===== KUTIPAN TEKS
Rabu, 02 Agustus 2017

Ketika Palu Kehilangan Gema; 33 Hakim dan Bayang-Bayang Etika


JANGKARKEADILAN.COM, JAKARTA – 26 Juli. Di balik toga yang anggun dan palu yang sakral, tersimpan kisah yang tak selalu mulia. Komisi Yudisial (KY) kembali mengusulkan sanksi kepada Mahkamah Agung (MA) terhadap 33 hakim yang diduga menyalahi Kode Etik dan Pedoman Perilaku Hakim (KEPPH). Sebuah angka yang tak kecil, dan sebuah ironi di tengah harapan akan keadilan yang tak bercela.

Juru Bicara KY, Farid Wajdi, mengungkapkan bahwa usulan sanksi ini lahir dari sidang pleno atas 14 laporan yang dinyatakan terbukti. Rinciannya cukup mencengangkan:

  • 16 hakim melakukan kesalahan ketik dalam putusan. Typo yang bukan sekadar salah huruf, tapi bisa salah nasib.
  • 10 hakim dinilai tidak profesional. Entah karena malas, lalai, atau terlalu santai dalam menimbang nasib orang.
  • 3 hakim dianggap tidak adil. Ironis, karena keadilan seharusnya menjadi napas mereka.
  • 3 hakim berselingkuh. Ketika ruang sidang menjadi tempat bermain rasa.
  • 1 hakim tidak menjaga martabat. Entah martabat siapa yang dimaksud, tapi jelas bukan martabat hukum.
==========
===== DATA YANG DIBERIKAN
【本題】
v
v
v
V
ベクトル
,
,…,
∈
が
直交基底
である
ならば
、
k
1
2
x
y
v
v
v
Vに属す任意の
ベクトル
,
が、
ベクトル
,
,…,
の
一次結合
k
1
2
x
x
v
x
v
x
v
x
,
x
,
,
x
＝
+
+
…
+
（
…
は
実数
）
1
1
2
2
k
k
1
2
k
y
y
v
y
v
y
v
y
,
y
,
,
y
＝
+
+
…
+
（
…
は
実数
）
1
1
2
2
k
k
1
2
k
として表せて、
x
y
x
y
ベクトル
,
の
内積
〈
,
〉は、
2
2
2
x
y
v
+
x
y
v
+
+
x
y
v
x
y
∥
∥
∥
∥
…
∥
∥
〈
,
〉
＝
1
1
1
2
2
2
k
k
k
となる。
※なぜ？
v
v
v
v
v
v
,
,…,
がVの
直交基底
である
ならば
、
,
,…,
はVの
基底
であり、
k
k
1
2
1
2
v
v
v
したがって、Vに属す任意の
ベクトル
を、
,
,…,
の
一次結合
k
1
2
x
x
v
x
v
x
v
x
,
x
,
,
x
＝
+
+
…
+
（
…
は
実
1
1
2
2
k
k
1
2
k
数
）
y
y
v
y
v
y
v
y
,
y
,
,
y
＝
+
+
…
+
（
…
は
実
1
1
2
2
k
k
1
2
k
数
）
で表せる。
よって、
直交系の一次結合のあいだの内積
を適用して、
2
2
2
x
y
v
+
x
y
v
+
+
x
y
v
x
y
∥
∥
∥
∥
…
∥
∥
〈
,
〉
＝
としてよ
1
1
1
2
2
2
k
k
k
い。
==========
**INSTRUKSI ANDA**:
Apakah pernyataan berikut sesuai dengan berita tentang usulan sanksi terhadap 33 hakim? (a) Usulan sanksi berasal dari sidang pleno atas 14 laporan yang terbukti. (b) Sepuluh hakim melakukan kesalahan ketik dalam putusan. (c) Usulan sanksi diajukan oleh Mahkamah Agung kepada Komisi Yudisial. Jawab ya atau tidak untuk setiap pernyataan dan sertakan kutipan persis dari berita yang menjadi penentunya. Catatan di atas tidak diperlukan untuk mengerjakan tugas.

**JAWABAN TUGAS**:
(a) Ya: "usulan sanksi ini lahir dari sidang pleno atas 14 laporan yang dinyatakan terbukti"
(b) Tidak: "16 hakim melakukan kesalahan ketik dalam putusan"
(c) Tidak: "Komisi Yudisial (KY) kembali mengusulkan sanksi kepada Mahkamah Agung (MA)"